■ Obiettivo: Prosegui il testo sulla fede e sulla presenza di Dio attraverso gli altri, riprendendo subito dopo la sua ultima frase.
───── Testo estratto
Perfino l’Eucaristia, che è letteralmente la risposta ai desideri del mio cuore, non ha volto. Anche lì, alla presenza fisica di Dio, dobbiamo comunque vedere, come si suol dire, con gli occhi della fede. I nostri occhi reali non ci aiutano molto. Senza fede ci ritroviamo di fronte a un Dio astratto in modo esasperante. Un Dio astratto che tuttavia vuole avere un rapporto personale con noi. Che senso ha?

Il nostro desiderio di un rapporto più fisico, più tangibile, è del tutto legittimo. Dio ci ha creati per comunicare con il nostro corpo. Ci ha progettati di modo che a volte il nostro conforto più grande sia un forte abbraccio da parte di una persona a cui vogliamo bene, o una voce umana – i riflessi delle onde sonore sul nostro orecchio – che ci dice che siamo importanti. Nell’intimità del matrimonio, uniamo i nostri corpi nel modo più intimo. Questi desideri sono positivi.

Siamo progettati per desiderare un legame fisico, concreto con le persone che amiamo, e Dio non fa eccezione. Ci viene detto che alla fine avremo questa esperienza di Lui quando “asciugherà le lacrime da ogni volto”.

Nel frattempo, però, non dobbiamo essere lasciati a desiderare promemoria fisici della sua esistenza. C’è un modo concreto e reale attraverso il quale Dio tocca i nostri occhi, le nostre orecchie e il nostro corpo, anche ora che il mondo è ancora caduto.

È attraverso gli altri. La sua grazia, che sembra così astratta e teorica, diventa concreta e innegabile sul volto delle persone sante tra di noi che hanno accettato quella grazia.

È questo, più di qualsiasi cosa, che sostiene la mia fede nei giorni in cui Dio sembra troppo distante per crederci. Ogni volta in cui una tragedia particolarlmente gravosa viene riportata sui titoli dei giornali e sullo schermo del mio computer si fa largo nella mia mente la stessa domanda: “Dov’è Dio?” Come potrei non chiederlo? È una domanda che dobbiamo porci tutti, non una volta o due, ma costantemente. Credo davvero in questa Persona invisibile e inudibile?
──────────
───── Dati forniti
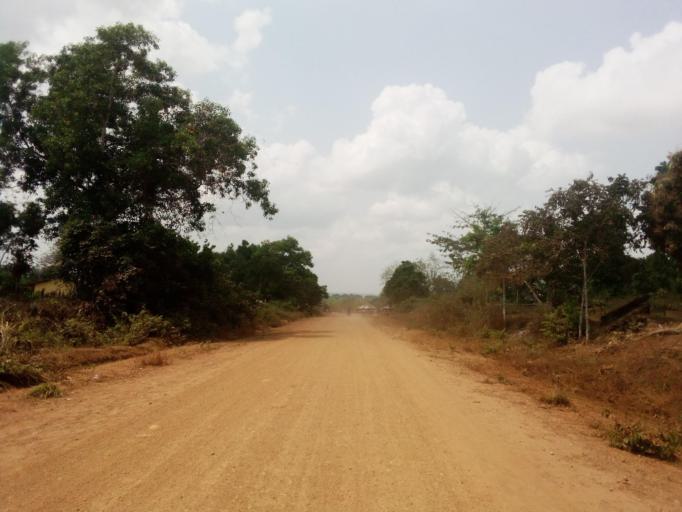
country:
──────────
■ Risultato richiesto:
Non riesco a vedere e a sentire Dio, ma posso vedere e sentire la voce delle persone che mi amano. L’amore viene a noi in tanti modi, e tutto l’amore è di Dio. È una cosa a cui mi aggrappo saldamente. Per me è reale.

Quando non riesco neanche a ricordare perché credo, posso concentrarmi sulle persone che mi mostrano il volto di Dio con la loro bontà, gentilezza e generosità. Dio può essere invisibile, ma posso vederlo sul volto di chi è pieno fino all’orlo della sua grazia.

Prima volevo che mi apparisse almeno una volta per darmi qualcosa a cui aggrapparmi, ora capisco che mi è apparso moltissime volte. L’infermiera in sala travaglio e in sala parto (il suo nome, cosa memorabile, era “Integrity”) che ha pregato per me durante le contrazioni notturne mi stava mostrando la compassione di Dio. La voce di quel sacerdote che posso chiamare e con cui posso sfogare la mia frustrazione – nel suo amore, le sue risposte mescolano la sua voce con quella di Dio, che è amore.

Le voci sono concrete. I volti sono reali. Sto iniziando a vedere che la mia fede si basa – molto più di quanto credessi – sulla bontà e sull’amore di altre persone, che mi mostrano costantemente chi sia e come sia Dio. L’aspetto migliore di tutto questo è che non è un caso. Dio ci ha progettati così.